Weak factory index sounds growth alarm
Updated: 2013-07-25 01:08
By CHEN JIA and ZHENG YANGPENG, YU RAN (China Daily)
Views divided over whether steps needed now to stabilize the economy
Growth of China's manufacturing sector slowed to an 11-month low this month, in the latest sign of a steepening slowdown in the economy.
The preliminary reading of the purchasing managers index, a main gauge of factory operating activity, dropped to 47.7 in July, down from 48.2 in June, HSBC said on Wednesday.
The HSBC PMI has been below 50 since May, meaning contraction in the manufacturing industry, while a reading above 50 indicates expansion.
In July, all of the subindexes of the HSBC PMI, including output, new orders, new exports and employment, declined. The employment subindex has dropped for four consecutive months, standing at 47.3 in July, compared with 47.6 in June.
The manufacturing sector contributes nearly one-third to China's GDP, which is experiencing a growth slowdown.
Qu Hongbin, chief economist for China and co-head of Asian economic research at HSBC, said a weakening manufacturing sector may add pressure to the labor market.
"As the government has recently stressed that securing a minimum level of growth is required to ensure stable employment, the PMI reinforces the need to introduce additional fine-tuning measures to stabilize growth," Qu said.

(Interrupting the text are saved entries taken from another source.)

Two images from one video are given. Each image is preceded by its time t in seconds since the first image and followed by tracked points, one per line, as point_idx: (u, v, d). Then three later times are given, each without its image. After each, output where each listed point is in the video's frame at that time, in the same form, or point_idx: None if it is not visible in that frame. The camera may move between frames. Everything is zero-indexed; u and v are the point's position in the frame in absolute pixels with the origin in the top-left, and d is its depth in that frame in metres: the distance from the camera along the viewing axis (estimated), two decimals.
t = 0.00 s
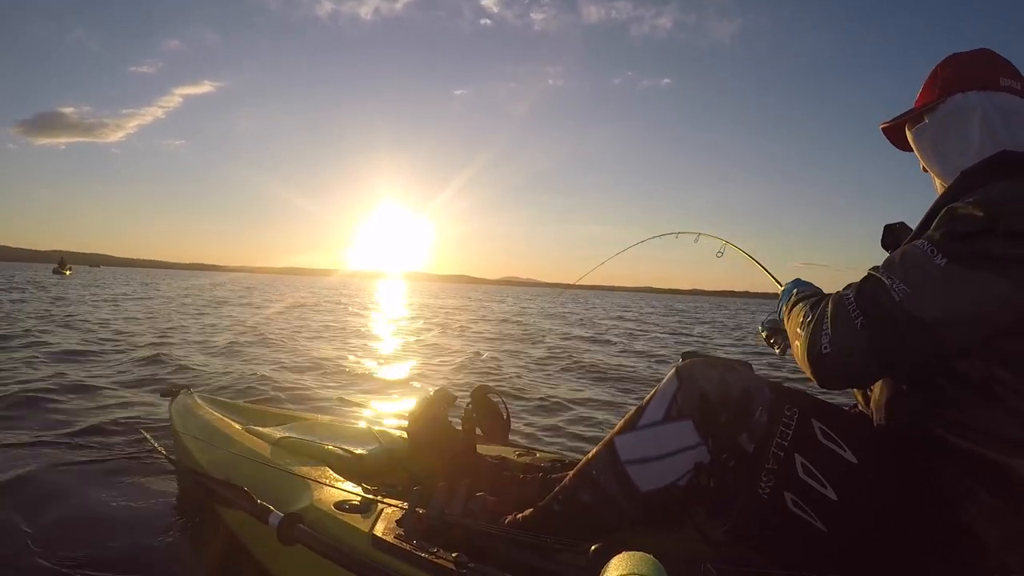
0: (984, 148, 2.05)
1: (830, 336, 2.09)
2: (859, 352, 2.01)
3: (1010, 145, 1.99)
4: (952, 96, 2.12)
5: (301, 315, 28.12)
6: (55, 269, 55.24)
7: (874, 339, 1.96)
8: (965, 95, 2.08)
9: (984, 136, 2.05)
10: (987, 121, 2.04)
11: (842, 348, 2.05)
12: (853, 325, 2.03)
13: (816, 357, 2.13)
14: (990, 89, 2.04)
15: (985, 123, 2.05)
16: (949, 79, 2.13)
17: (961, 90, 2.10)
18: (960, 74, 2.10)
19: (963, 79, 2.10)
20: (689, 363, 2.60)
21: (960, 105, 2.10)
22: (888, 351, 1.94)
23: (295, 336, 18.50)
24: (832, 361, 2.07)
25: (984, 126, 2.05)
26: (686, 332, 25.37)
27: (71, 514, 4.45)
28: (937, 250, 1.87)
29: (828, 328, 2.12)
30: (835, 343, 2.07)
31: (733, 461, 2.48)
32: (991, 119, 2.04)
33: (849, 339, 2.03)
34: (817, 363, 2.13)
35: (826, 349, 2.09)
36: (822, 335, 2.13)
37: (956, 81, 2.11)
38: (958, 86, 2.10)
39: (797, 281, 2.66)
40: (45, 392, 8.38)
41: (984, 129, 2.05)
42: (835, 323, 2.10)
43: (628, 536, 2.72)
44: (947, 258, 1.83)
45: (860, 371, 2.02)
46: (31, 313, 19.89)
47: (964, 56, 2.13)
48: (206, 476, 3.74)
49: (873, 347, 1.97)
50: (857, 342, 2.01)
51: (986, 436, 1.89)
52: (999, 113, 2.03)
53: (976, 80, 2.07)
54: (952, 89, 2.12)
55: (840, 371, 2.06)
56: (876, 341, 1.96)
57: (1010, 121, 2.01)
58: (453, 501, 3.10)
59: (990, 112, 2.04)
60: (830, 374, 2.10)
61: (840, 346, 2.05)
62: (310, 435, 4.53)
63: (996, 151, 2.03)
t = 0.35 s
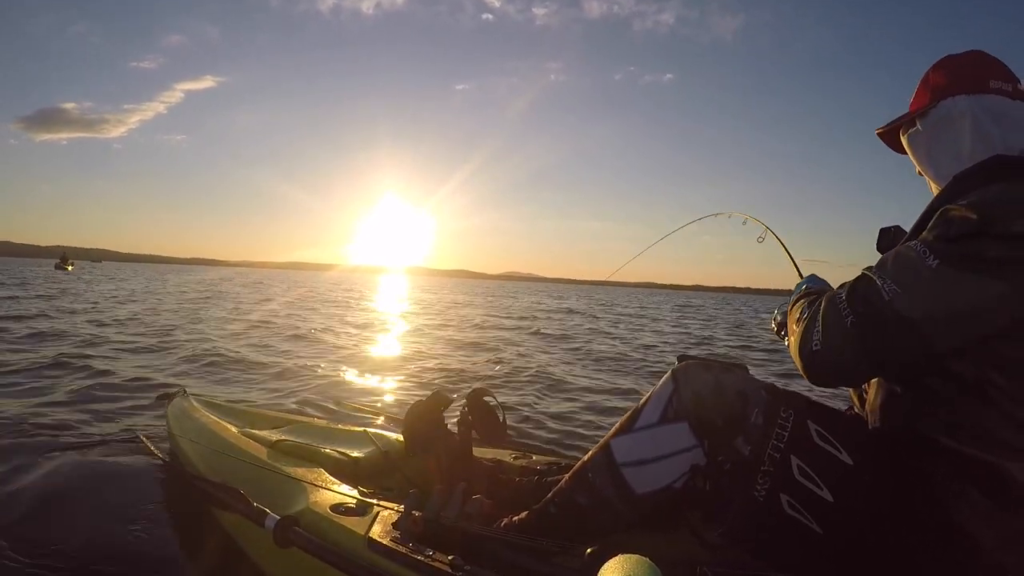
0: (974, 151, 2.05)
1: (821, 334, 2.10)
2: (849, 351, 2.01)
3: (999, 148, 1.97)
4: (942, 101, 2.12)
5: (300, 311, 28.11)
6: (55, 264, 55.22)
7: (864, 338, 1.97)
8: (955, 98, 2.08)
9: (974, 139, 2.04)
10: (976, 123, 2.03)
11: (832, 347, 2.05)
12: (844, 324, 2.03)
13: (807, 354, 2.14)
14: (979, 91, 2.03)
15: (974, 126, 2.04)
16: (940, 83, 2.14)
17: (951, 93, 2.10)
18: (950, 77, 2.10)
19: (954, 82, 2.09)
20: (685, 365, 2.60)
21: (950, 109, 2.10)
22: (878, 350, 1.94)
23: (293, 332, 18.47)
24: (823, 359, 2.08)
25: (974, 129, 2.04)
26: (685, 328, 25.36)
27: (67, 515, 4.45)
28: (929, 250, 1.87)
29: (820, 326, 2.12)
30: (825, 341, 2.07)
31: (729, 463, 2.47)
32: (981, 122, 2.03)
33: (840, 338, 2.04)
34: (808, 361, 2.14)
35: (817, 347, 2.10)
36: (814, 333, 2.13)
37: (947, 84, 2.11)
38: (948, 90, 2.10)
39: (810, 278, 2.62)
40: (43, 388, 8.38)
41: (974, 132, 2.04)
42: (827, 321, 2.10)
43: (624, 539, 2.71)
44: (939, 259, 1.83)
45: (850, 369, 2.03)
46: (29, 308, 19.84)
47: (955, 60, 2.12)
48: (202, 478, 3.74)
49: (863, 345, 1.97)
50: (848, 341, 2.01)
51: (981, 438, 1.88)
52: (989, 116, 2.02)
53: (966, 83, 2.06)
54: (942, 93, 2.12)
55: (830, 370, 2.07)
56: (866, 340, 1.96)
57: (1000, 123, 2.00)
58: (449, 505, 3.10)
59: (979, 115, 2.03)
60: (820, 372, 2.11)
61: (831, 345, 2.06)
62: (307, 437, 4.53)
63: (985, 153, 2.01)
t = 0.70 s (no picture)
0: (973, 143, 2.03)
1: (822, 327, 2.08)
2: (850, 344, 1.99)
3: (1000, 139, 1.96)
4: (938, 94, 2.10)
5: (302, 308, 28.11)
6: (58, 263, 55.42)
7: (865, 331, 1.95)
8: (952, 91, 2.06)
9: (972, 132, 2.04)
10: (974, 114, 2.02)
11: (834, 340, 2.03)
12: (844, 317, 2.01)
13: (808, 348, 2.12)
14: (975, 83, 2.02)
15: (972, 118, 2.03)
16: (935, 76, 2.12)
17: (947, 86, 2.08)
18: (944, 70, 2.09)
19: (949, 74, 2.08)
20: (687, 354, 2.59)
21: (946, 102, 2.08)
22: (879, 343, 1.93)
23: (294, 329, 18.46)
24: (824, 353, 2.06)
25: (972, 120, 2.03)
26: (687, 323, 25.34)
27: (70, 506, 4.45)
28: (929, 241, 1.85)
29: (820, 318, 2.10)
30: (826, 334, 2.05)
31: (730, 452, 2.46)
32: (978, 114, 2.02)
33: (841, 330, 2.02)
34: (809, 354, 2.12)
35: (818, 340, 2.08)
36: (815, 326, 2.11)
37: (943, 77, 2.09)
38: (944, 82, 2.09)
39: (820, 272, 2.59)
40: (45, 386, 8.38)
41: (972, 123, 2.03)
42: (827, 315, 2.08)
43: (625, 527, 2.71)
44: (939, 250, 1.81)
45: (852, 362, 2.01)
46: (30, 307, 19.82)
47: (948, 52, 2.11)
48: (204, 467, 3.74)
49: (864, 339, 1.95)
50: (849, 334, 1.99)
51: (983, 427, 1.87)
52: (986, 106, 2.01)
53: (962, 74, 2.05)
54: (938, 86, 2.11)
55: (832, 364, 2.05)
56: (867, 333, 1.95)
57: (998, 113, 1.99)
58: (450, 493, 3.09)
59: (975, 106, 2.02)
60: (821, 365, 2.09)
61: (831, 337, 2.04)
62: (308, 426, 4.53)
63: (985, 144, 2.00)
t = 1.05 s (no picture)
0: (974, 145, 2.03)
1: (829, 331, 2.07)
2: (859, 347, 1.98)
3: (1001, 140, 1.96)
4: (938, 98, 2.10)
5: (304, 309, 28.12)
6: (61, 263, 55.53)
7: (874, 334, 1.93)
8: (951, 94, 2.07)
9: (972, 134, 2.03)
10: (975, 117, 2.02)
11: (843, 344, 2.01)
12: (852, 321, 2.00)
13: (816, 353, 2.11)
14: (974, 85, 2.03)
15: (973, 120, 2.03)
16: (934, 80, 2.12)
17: (946, 90, 2.08)
18: (943, 74, 2.09)
19: (948, 77, 2.08)
20: (689, 355, 2.58)
21: (945, 105, 2.08)
22: (888, 347, 1.91)
23: (295, 330, 18.46)
24: (833, 357, 2.05)
25: (973, 122, 2.03)
26: (688, 326, 25.29)
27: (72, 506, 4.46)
28: (937, 243, 1.84)
29: (827, 322, 2.09)
30: (835, 338, 2.04)
31: (732, 454, 2.45)
32: (978, 115, 2.02)
33: (849, 333, 2.00)
34: (818, 359, 2.10)
35: (826, 344, 2.07)
36: (822, 331, 2.10)
37: (942, 80, 2.09)
38: (943, 86, 2.09)
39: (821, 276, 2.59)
40: (47, 386, 8.39)
41: (973, 125, 2.03)
42: (835, 319, 2.07)
43: (625, 528, 2.71)
44: (947, 252, 1.81)
45: (860, 366, 1.99)
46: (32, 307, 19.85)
47: (947, 56, 2.12)
48: (205, 467, 3.74)
49: (872, 343, 1.94)
50: (857, 337, 1.98)
51: (987, 429, 1.87)
52: (986, 108, 2.00)
53: (960, 77, 2.05)
54: (937, 89, 2.11)
55: (840, 368, 2.03)
56: (876, 336, 1.93)
57: (998, 114, 1.99)
58: (452, 494, 3.09)
59: (975, 108, 2.02)
60: (830, 370, 2.07)
61: (840, 341, 2.03)
62: (310, 426, 4.54)
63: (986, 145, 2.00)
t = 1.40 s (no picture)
0: (973, 147, 2.02)
1: (825, 329, 2.08)
2: (853, 345, 1.98)
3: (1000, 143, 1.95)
4: (936, 100, 2.10)
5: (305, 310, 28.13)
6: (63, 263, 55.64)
7: (868, 333, 1.94)
8: (950, 96, 2.06)
9: (971, 136, 2.02)
10: (973, 119, 2.01)
11: (838, 342, 2.02)
12: (847, 320, 2.00)
13: (812, 351, 2.11)
14: (973, 87, 2.02)
15: (972, 122, 2.02)
16: (933, 82, 2.12)
17: (944, 92, 2.08)
18: (942, 76, 2.09)
19: (947, 79, 2.08)
20: (687, 359, 2.58)
21: (944, 107, 2.08)
22: (883, 346, 1.91)
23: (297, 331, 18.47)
24: (828, 355, 2.06)
25: (971, 124, 2.02)
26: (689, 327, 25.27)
27: (71, 510, 4.46)
28: (932, 244, 1.84)
29: (823, 320, 2.10)
30: (830, 336, 2.04)
31: (730, 457, 2.45)
32: (977, 117, 2.01)
33: (844, 332, 2.01)
34: (814, 356, 2.11)
35: (821, 342, 2.08)
36: (818, 329, 2.11)
37: (940, 82, 2.09)
38: (941, 88, 2.09)
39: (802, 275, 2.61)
40: (47, 387, 8.39)
41: (971, 127, 2.02)
42: (830, 317, 2.08)
43: (623, 531, 2.71)
44: (942, 252, 1.81)
45: (855, 365, 1.99)
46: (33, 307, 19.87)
47: (945, 59, 2.12)
48: (204, 472, 3.74)
49: (867, 342, 1.94)
50: (852, 336, 1.98)
51: (983, 431, 1.86)
52: (985, 110, 2.00)
53: (959, 79, 2.05)
54: (936, 92, 2.10)
55: (835, 366, 2.04)
56: (870, 335, 1.94)
57: (998, 117, 1.98)
58: (451, 497, 3.08)
59: (974, 110, 2.01)
60: (826, 368, 2.08)
61: (835, 339, 2.03)
62: (309, 430, 4.54)
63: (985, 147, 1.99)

But Wang Tao, chief China economist with UBS, said that the economic slowdown has not led to significant job losses so far, as new jobs in urban areas and the number of migrant workers are still growing steadily.
Solid growth in the service sector and demographic shifts in the labor market mean the country's employment situation will be better than five years ago, Wang said.
The service sector is providing more than 36 percent of the nation's jobs, compared with 30 percent from the industrial sector.
"This will support the government's decision not to roll out big stimulus measures and to focus on far-reaching reforms," Wang said.
Premier Li Keqiang has indicated that the government is not likely to introduce major stimulus measures as long as the growth and unemployment rates remain in a "safe zone".
Zhu Hongren, chief engineer at the Ministry of Industry and Information Technology, said at a news conference on Wednesday that weak demand and overcapacity are key difficulties facing Chinese industry.
"The task of industrial transformation and upgrading is urgent. We should not slacken and must face it seriously," despite growing challenges, he said.
Amid the economic slowdown, the situation facing small and micro-enterprises is becoming tougher, because of increased labor and financing costs, Zhu said.
On Wednesday, the Shanghai Composite Index slipped 0.52 percent to 2,033.33 as the market fretted over the outlook for manufacturing.
In the first six months, industrial output increased 9.3 percent year-on-year, compared with 9.1 percent in the first quarter, the National Bureau of Statistics said.
FocusEconomics Consensus Forecast, a global research institution in Spain that provides economic forecasts for more than 70 countries, downgraded its prediction for China's industrial production growth on Monday to 9.5 percent in 2013 from 10.3 percent.
Zhang Wenhua, owner of a company in Nanjing, Jiangsu province, which exports machinery to Europe, said, "I have cut the number of production lines from three to one since the middle of last year and the number of employees was also reduced from 300 to half that, to minimize costs."
Zhang added that the company's performance is not expected to improve this year, compared with 2012, due to lasting negative effects of a weak global recovery.
Shoe company Wenzhou Jinlishi saw new orders fall by more than 20 percent from a year earlier in the first half.
"If we fail to make a profit until the end of September, we will probably stop production to prevent more losses," said Ke Zhongliang, a sales manager at the company.